Hi!
I have two sources A and В.
Source A contains events in form of:
Id1 StartTime1 EndTime1
Id2 StartTime2 EndTime2
...
Source B contains events like:
TxId1 TxStartTime11 TxEndTime11
TxId1 TxStartTime12 TxEndTime12
TxId1 TxStartTime13 TxEndTime13
...
TxId2 TxStartTime21 TxEndTime21
TxId2 TxStartTime22 TxEndTime22
TxId2 TxStartTime23 TxEndTime23
...
Id(i) and TxId(i) are the same, i.e these are the ids of related events.
I want to find the maximum of TxEndTime in each group of source B (grouped by TxId) and then calculate the difference between max(TxEndTime) and StartTime of the corresponding event in source A (Id
The search for the start time is simple:
source=A | fields Id, StartTime
The search for finding maximum is quite easy too (omitting time conversions):
source=B | stats max(TxEndTime) as MaxTxEndTime by TxId
and it returns me a table [TxId][MaxTxEndTime].
The way to join two searches is also not so complicated (to align names of Id and TxId):
source=A OR source=B | eval UID=if(len(Id)>0,Id,if(len(TxID)>0,TxID,"")) | eval start = strptime(StartTime, "%Y-%m-%d %H:%M:%S") | eval end = strptime(TxEndTime, "%Y-%m-%d %H:%M:%S")
But how can I put all the things together?
Is it possible to join the results of the search A with the search B to calculate the difference?
The problem is the first search returns the events while the second one returns the results of stats and I can't combine them for further calculations.

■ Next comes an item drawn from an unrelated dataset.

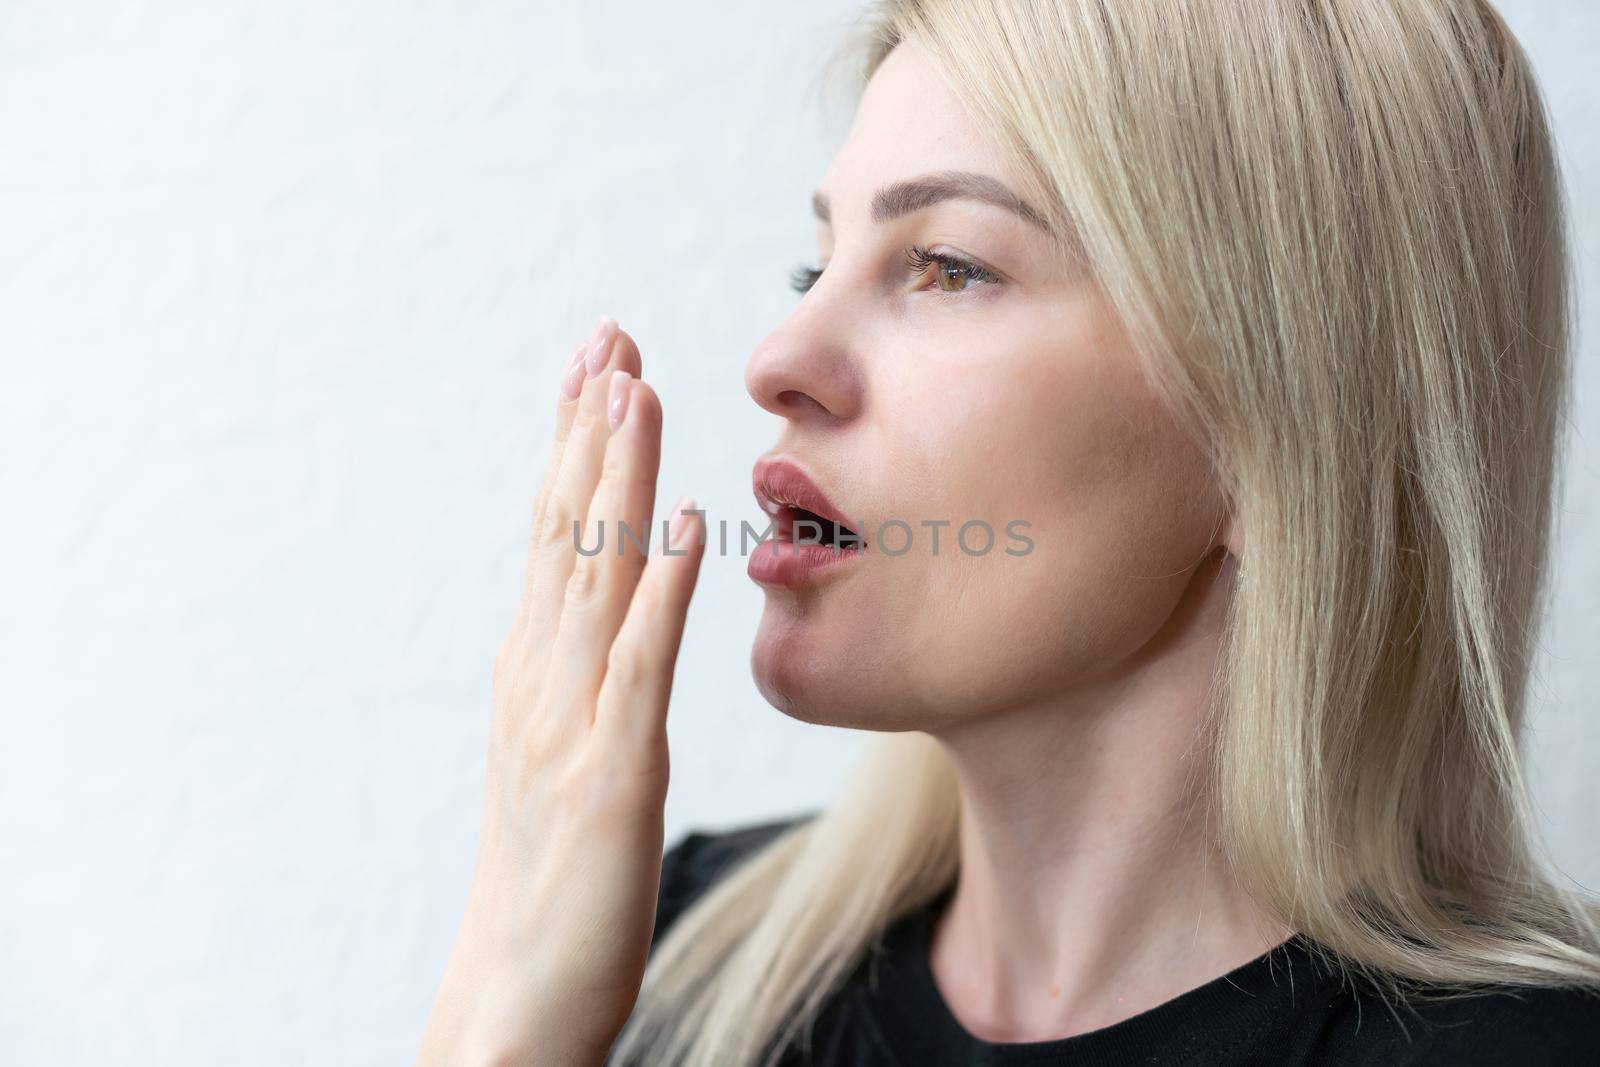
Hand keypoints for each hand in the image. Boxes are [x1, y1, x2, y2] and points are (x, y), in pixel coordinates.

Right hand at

I usually tie my conditional evals directly to the source, so as long as the source is consistent the search is a little easier for others to understand. The whole search would be something like:
source=A OR source=B | eval normalizedId=if(source="A",Id,TxId) | stats max(TxEndTime) as endTime min(StartTime) as startTime by normalizedId
using your eval instead, and doing some conversion at the end:
source=A OR source=B | eval UID=if(len(Id)>0,Id,if(len(TxID)>0,TxID,"")) | stats max(TxEndTime) as endTime min(StartTime) as startTime by UID | eval start = strptime(startTime, "%Y-%m-%d %H:%M:%S") | eval end = strptime(endTime, "%Y-%m-%d %H:%M:%S")
Assuming we don't need to care about aligning different ID names (Id && TxId, they are both "Id" now), I managed to change my query like this:
source=A | join Id [search source=B | eval end = strptime(endTime, "%Y-%m-%d %H:%M:%S") | stats max(end) as txEnd by Id] | eval start = strptime(StartTime, "%Y-%m-%d %H:%M:%S") | eval Duration = txEnd - start | table _time, Duration
That gives me the desired difference, but the search takes a certain time to complete on a larger amount of data. I guess, the JOIN statement is the cause, so is there any way to modify the search with OR to improve the performance?
Well, the difference between these 2 approaches is that OR adds new rows to the resulting set while JOIN adds new columns. Thus, the result after doing OR looks very similar to FULL OUTER JOIN in SQL except that even matching rows are listed separately (i.e. conjuction), which is the reason of a better search speed.
But sometimes you may need to compare fields within one resulting event and using OR doesn't help too much. In such case eventstats or transaction are good to use, or JOIN as really a last resort weapon.
Well you just shouldn't use join in this case because you don't need it (Join should be considered a weapon of last resort). it's much faster to use an OR as I did in my answer, and in addition to being a faster search it wont be subject to any hidden limits in times or number of result rows.
I usually tie my conditional evals directly to the source, so as long as the source is consistent the search is a little easier for others to understand. The whole search would be something like:
source=A OR source=B | eval normalizedId=if(source="A",Id,TxId) | stats max(TxEndTime) as endTime min(StartTime) as startTime by normalizedId
using your eval instead, and doing some conversion at the end:
source=A OR source=B | eval UID=if(len(Id)>0,Id,if(len(TxID)>0,TxID,"")) | stats max(TxEndTime) as endTime min(StartTime) as startTime by UID | eval start = strptime(startTime, "%Y-%m-%d %H:%M:%S") | eval end = strptime(endTime, "%Y-%m-%d %H:%M:%S")
Yes, using OR really helps to achieve what I wanted in my original question:
(sourcetype="A" Field1=... Field2=...) OR
(sourcetype="B" Field3=... Field4=...) |
eval Uid=if(sourcetype="A",Id,TxId) |
stats min(StartTime) as start, max(TxEndTime) as end by Uid | where !isnull(start) AND !isnull(end) | eval Duration = End - Start | ...
Some additional filtering of NULL values was required as well since the resulting set contains all non-common fields in both sourcetypes as nulls.
Thanks for the hints, I mean, this elegant way of rewriting the if condition as if(source="A",Id,TxId).